2. Les contacts entre les communistes et la masse seront plus étroits, et le communiste, sera délivré du souci de la cuisine, du lavage, etc.
3. Dans ces collectivités, il sera possible de passer à la contre-attaque et de faire, de la propagande dans la famille du communiste, auprès de sa femme, etc., car la mentalité réactionnaire d'une femme sans parti trouve ses racines dans la cuisine et dans le lavage.
4. Le problème sexuel sera en grande partie résolu. En faisant des dépenses collectives, il sera possible de créer des crèches, des jardins d'enfants. En tout cas, la procréation sera un moyen plus utilisé pour résoudre le problème sexuel.

On ne peut pas dire qu'il s'agit là d'un problème nouveau. Mais c'est précisément la raison pour laquelle on se heurte à de graves problèmes d'ordre psychologique. Chacun a conservé les habitudes des sociétés de consommateurs d'avant la NEP. Quand on parle des collectivités de communistes, beaucoup se souviennent de l'illustre "shrapnel". On allègue en outre que "l'habitude vous est donnée d'En Haut". Mais il faut s'attendre à ce que les femmes sans parti soient la principale source de résistance à l'organisation des collectivités. Cependant, tôt ou tard, et malgré tous les obstacles, la vie nous obligera à faire un pas dans ce sens.
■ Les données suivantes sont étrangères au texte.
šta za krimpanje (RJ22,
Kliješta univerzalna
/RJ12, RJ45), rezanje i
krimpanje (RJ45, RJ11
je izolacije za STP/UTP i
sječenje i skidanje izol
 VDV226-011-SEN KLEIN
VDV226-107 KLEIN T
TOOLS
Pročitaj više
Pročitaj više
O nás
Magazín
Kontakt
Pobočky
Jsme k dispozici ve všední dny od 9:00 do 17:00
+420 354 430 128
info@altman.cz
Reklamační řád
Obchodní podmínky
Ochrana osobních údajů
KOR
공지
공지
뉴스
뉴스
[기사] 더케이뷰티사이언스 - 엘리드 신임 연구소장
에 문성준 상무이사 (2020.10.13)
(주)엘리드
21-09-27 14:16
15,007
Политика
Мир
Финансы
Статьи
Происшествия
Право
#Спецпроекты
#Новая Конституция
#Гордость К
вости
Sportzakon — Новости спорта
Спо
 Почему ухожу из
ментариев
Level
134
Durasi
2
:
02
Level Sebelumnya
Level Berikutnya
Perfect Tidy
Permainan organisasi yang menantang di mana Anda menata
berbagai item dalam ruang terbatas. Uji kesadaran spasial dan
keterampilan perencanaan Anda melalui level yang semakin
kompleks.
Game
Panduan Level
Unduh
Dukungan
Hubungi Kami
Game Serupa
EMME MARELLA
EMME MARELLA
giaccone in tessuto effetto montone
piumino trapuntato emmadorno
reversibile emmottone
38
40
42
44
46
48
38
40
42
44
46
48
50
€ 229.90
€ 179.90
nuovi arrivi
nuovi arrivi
Mais en attendant, c'est la jeunesse qui est la plus sensible et qui souffre le plus de la situation actuelle, c'est elle qui va de l'avant sur la voie de l'expérimentation. Assez parlé, des actes. Commençons par organiser des collectivités volontaires du mode de vie.

SEDYKH.


Notes

[1] S.C.R. : "Société des Consommateurs réunis"; en russe: "E.P.O." . "Edin'en’je potrebit'elskikh obssestv". (Note du traducteur).